In a small boardroom in downtown Johannesburg, 20 young South Africans are making a racket. Hip-hop is blaring, they’re sitting and chatting and surfing the web, surrounded by a mess of laptops and coffee cups. Walk in and you would guess it’s a college common room between classes–informal, caffeine-infused, and spirited.
In reality, this hothouse of youth is a hub of practical learning. Twenty burgeoning young professionals preparing their move from career zero to industry hero in ten weeks flat. What separates them from the millions of others in this familiar post-school setting is a distinct advantage: their rapidly developed knowledge of digital marketing. This is Digify.
Digify is a digital marketing boot camp that in ten weeks, turns a young person with a passion for online media—often with no previous work experience—into a junior digital marketing professional. Through this program, young people are prepared to meet the ever-increasing demand from South African companies for search media experts, skilled web analysts, user experience designers, and engineers. And with increasing demand for digital skills constantly emerging, herein lies an opportunity.
“Youth unemployment is a global epidemic. In South Africa, it feels intractable, with an economy in reverse and an education system that fails most students all the way from primary to tertiary school.”
You don’t need to be an economist to realize that youth unemployment is a global epidemic. In South Africa, like many other places on the continent, it feels intractable, with an economy in reverse and an education system that fails most students all the way from primary to tertiary school. So how can we break through this immovable object? One clue, we believe, is to employ an unstoppable force: the rise of demand for digital skills.
At the nexus of a dynamic youth population and rapidly growing digital economies lies an opportunity. From Lagos to Rabat, Durban to Nairobi, Africa’s economies—and its youth population—continue to rapidly grow. At the same time, digital technology is creating opportunities for new kinds of jobs and new ways of working.
The challenge? Disproportionate access to these opportunities. The laid-back cool of Nairobi’s iHub and the mad crush of its Eastleigh neighborhood can seem worlds apart, and yet in both places the ubiquity of digital technology and the palpable ambition of its young people are evident. But the leveling of the playing field will not happen on its own.

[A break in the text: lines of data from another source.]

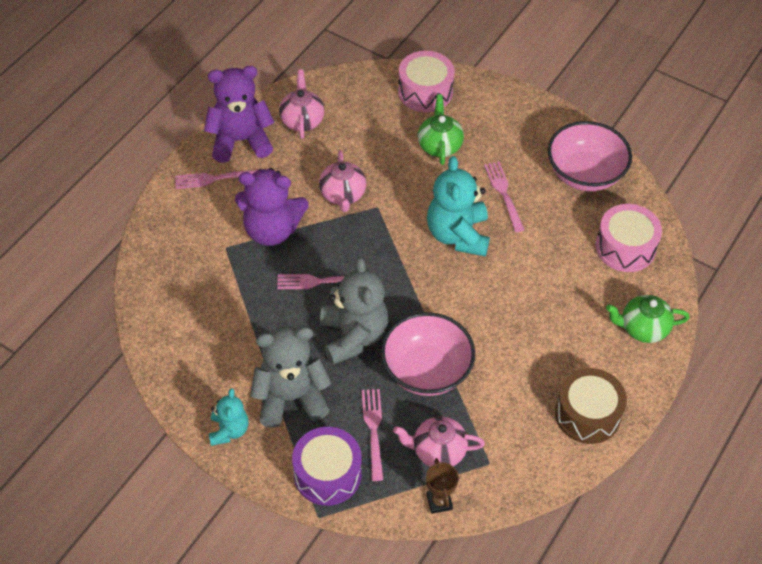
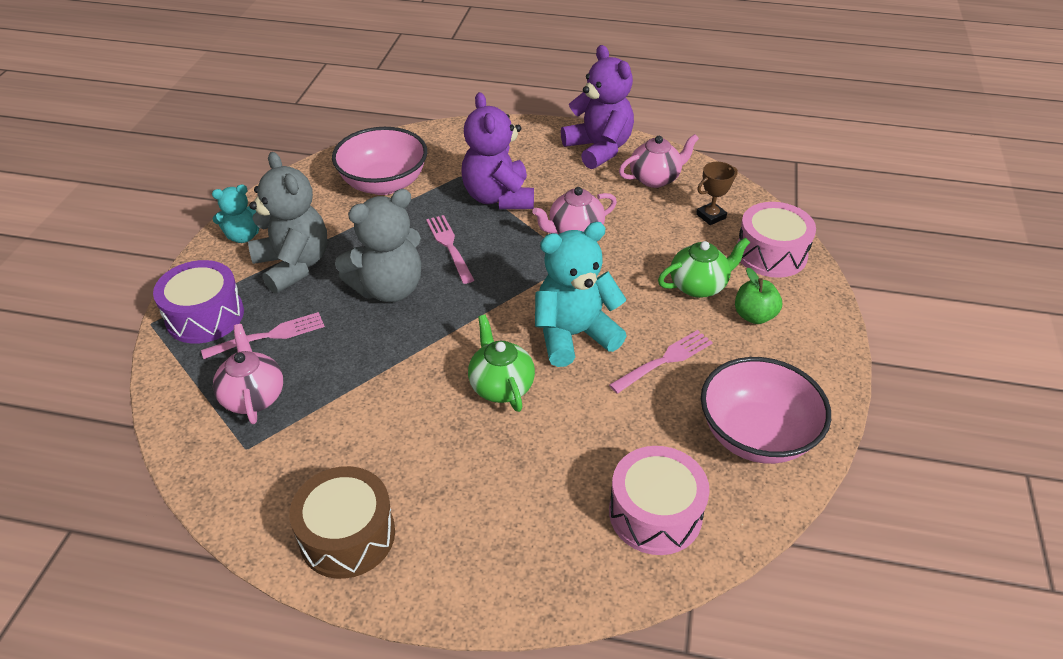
camera: 70 degrees right, 10 degrees down
pink fork [175,170,258,189] -> none
pink bowl [381,312,475,396] -> pink bowl moved to [332,127,427,195]
brown trophy [426,458,459,514] -> brown trophy moved to [696,162,738,225]
green teapot [606,295,690,343] -> green teapot moved to [468,315,535,412]
none -> green apple [735,268,782,324]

It requires a deliberate effort to map the job opportunities created in the growing digital ecosystem and an intentional focus on engaging young people who’d otherwise be overlooked and active engagement with employers to map their current needs, anticipate future trajectories and embed a commitment to diversity and inclusion as sound business practice. This approach—a practice called impact sourcing—is a more inclusive way of conducting business, and it creates opportunities for both business benefits and social impact.
Livity Africa is discovering the merits of Digify’s holistic approach first-hand. This program has been so successful to date that Digify graduates are not only being placed into paid digital marketing positions, but nearly 100 percent of them still working ever six to nine months later.
As this program scales in South Africa—and possibly expands beyond—Livity is exploring how to deliver the same caliber of digital skills training but in a shorter, sharper burst to accelerate thousands of job seekers towards careers. This program, “Digify Bytes,” is a focused, two-day immersive of the full three-month experience, delivered by trained Digify graduates.
Across Africa, and consequently many lives being improved, Africa’s future workforce becoming better equipped for latter opportunities, and ultimately ready to play their part in strengthening their economies.